While the efficiency gains are well-documented, a balanced analysis reveals the underwater data center pros and cons. The primary benefit is the near-elimination of cooling costs, which, as the U. S. Department of Energy notes, can account for up to 40% of a traditional data center’s energy use. Locating these facilities offshore near the 50% of the world’s population living within 200km of a coast also directly addresses data latency for end-users.

However, significant operational hurdles remain. The “lights-out” model that enhances reliability creates a maintenance paradox. An IEEE Spectrum analysis points out that while server failure rates are lower, the Mean Time To Repair (MTTR) is drastically higher, as a failed component may require retrieving the entire multi-ton module. Furthermore, the long-term environmental impact is still under study. A report in Frontiers in Marine Science calls for detailed assessments, citing concerns that concentrated thermal plumes, acoustic noise, and electromagnetic fields could disrupt local marine ecosystems. These engineering realities must be managed for the technology to achieve widespread, responsible adoption.

Cooling Titans: The Competitive Landscape

Underwater data centers are one of the most notable of the latest sustainable AI cooling technologies to enter the rapidly expanding market. Driven by the immense energy demands of AI - training GPT-3 was estimated to consume 1, 287 MWh of electricity per one foundational study - the green data center market is projected by Allied Market Research to grow from $62.3 billion in 2022 to over $265 billion by 2032. In this competitive landscape, a China underwater data center vs liquid cooling AI comparison highlights distinct trade-offs.

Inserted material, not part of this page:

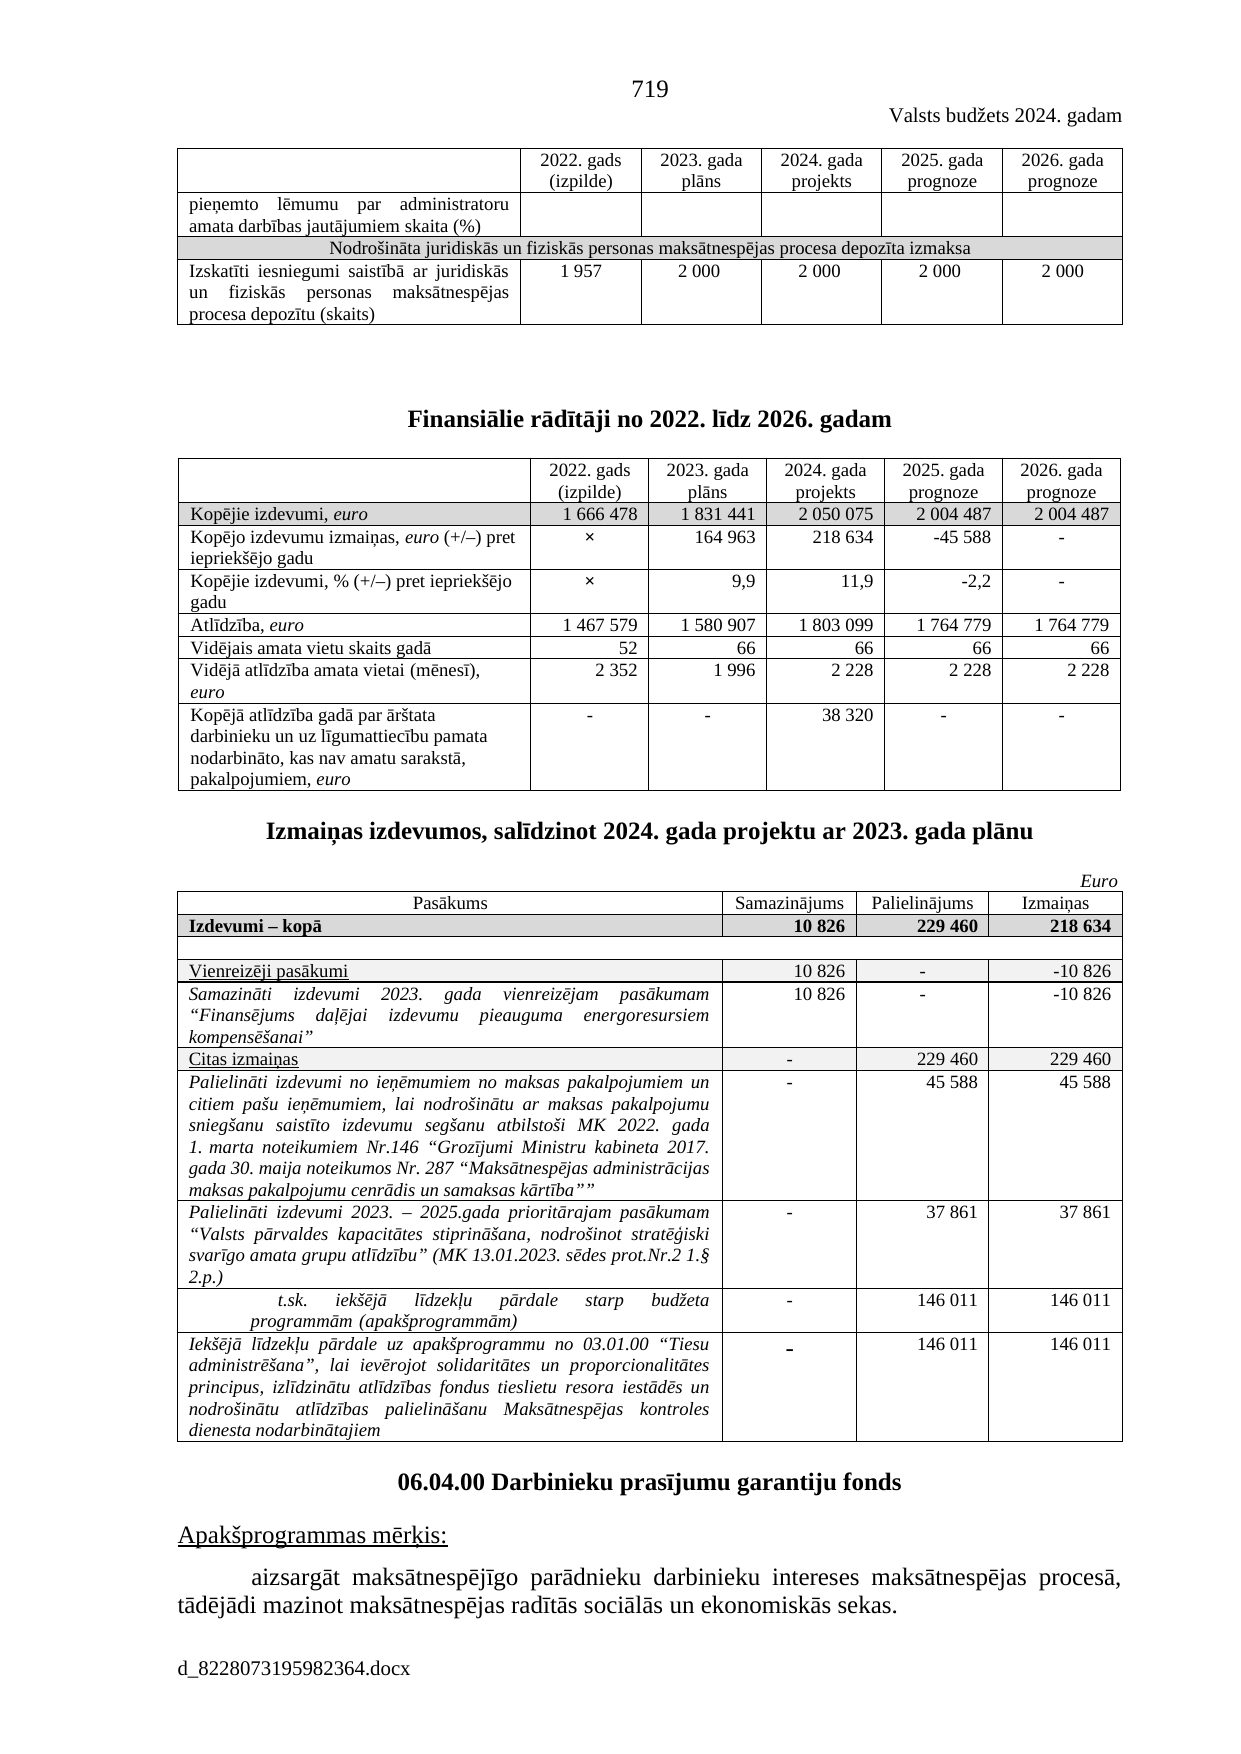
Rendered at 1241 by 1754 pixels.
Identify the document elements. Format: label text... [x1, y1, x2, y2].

text Euro [1002, 869, 1122, 891]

UDCs offer a unique combination of zero land/water use and extreme PUE, but other technologies provide compelling alternatives for different scenarios.

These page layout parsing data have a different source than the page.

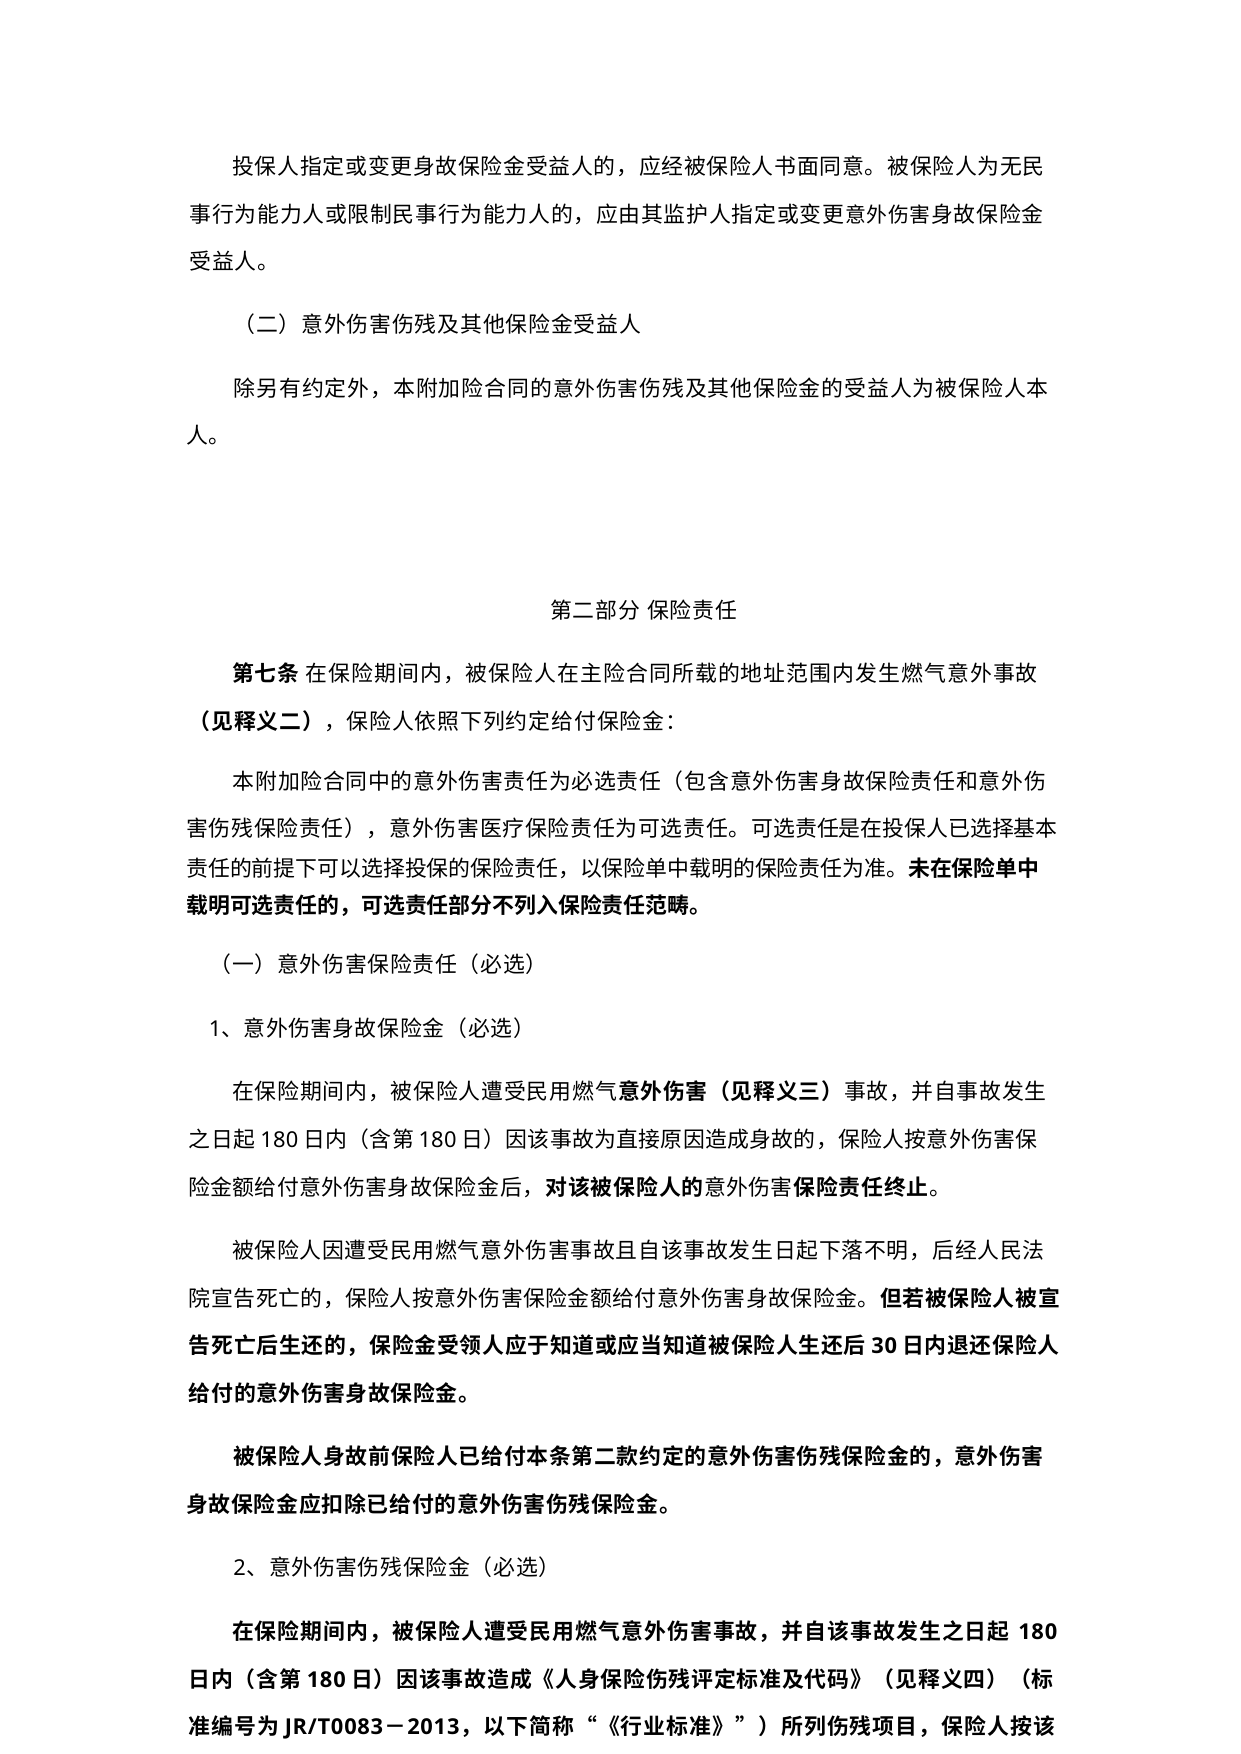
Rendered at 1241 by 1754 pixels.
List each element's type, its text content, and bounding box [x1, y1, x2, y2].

text 1、意外伤害身故保险金（必选） [186, 1011, 1061, 1042]
text （一）意外伤害保险责任（必选） [186, 947, 1061, 979]
text 投保人指定或变更身故保险金受益人的，应经被保险人书面同意。被保险人为无民事行为能力人或限制民事行为能力人的，应由其监护人指定或变更意外伤害身故保险金受益人。 [189, 149, 1053, 276]
text 被保险人因遭受民用燃气意外伤害事故且自该事故发生日起下落不明，后经人民法院宣告死亡的，保险人按意外伤害保险金额给付意外伤害身故保险金。但若被保险人被宣告死亡后生还的，保险金受领人应于知道或应当知道被保险人生还后30日内退还保险人给付的意外伤害身故保险金。 [189, 1233, 1060, 1407]
text （二）意外伤害伤残及其他保险金受益人 [233, 307, 1061, 339]
text 第二部分 保险责任 [550, 593, 1061, 624]
text 在保险期间内，被保险人遭受民用燃气意外伤害（见释义三）事故，并自事故发生之日起180日内（含第180日）因该事故为直接原因造成身故的，保险人按意外伤害保险金额给付意外伤害身故保险金后，对该被保险人的意外伤害保险责任终止。 [188, 1074, 1054, 1201]
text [188, 1614, 1057, 1741]
text 2、意外伤害伤残保险金（必选） [233, 1550, 1061, 1582]
text 第七条 在保险期间内，被保险人在主险合同所载的地址范围内发生燃气意外事故（见释义二），保险人依照下列约定给付保险金： [188, 656, 1054, 735]
text 除另有约定外，本附加险合同的意外伤害伤残及其他保险金的受益人为被保险人本人。 [186, 371, 1061, 450]
list 本附加险合同中的意外伤害责任为必选责任（包含意外伤害身故保险责任和意外伤害伤残保险责任），意外伤害医疗保险责任为可选责任。可选责任是在投保人已选择基本责任的前提下可以选择投保的保险责任，以保险单中载明的保险责任为准。未在保险单中载明可选责任的，可选责任部分不列入保险责任范畴。 [186, 764, 1061, 918]
text 被保险人身故前保险人已给付本条第二款约定的意外伤害伤残保险金的，意外伤害身故保险金应扣除已给付的意外伤害伤残保险金。 [186, 1439, 1060, 1518]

Oceans of Data: Computing’s New Frontier

China’s commercial UDC deployments represent a powerful, real-world test of a radical infrastructure design. If these projects prove economically viable and environmentally manageable, they will provide a blueprint for other coastal megacities struggling with high land costs and strained power grids. This development challenges the data center industry to pursue transformative designs that treat sustainability as a core architectural principle. The success of these subsea facilities will be watched closely by the global tech industry. As AI’s energy appetite continues to grow, will the industry’s most significant innovations be found on land or beneath the waves?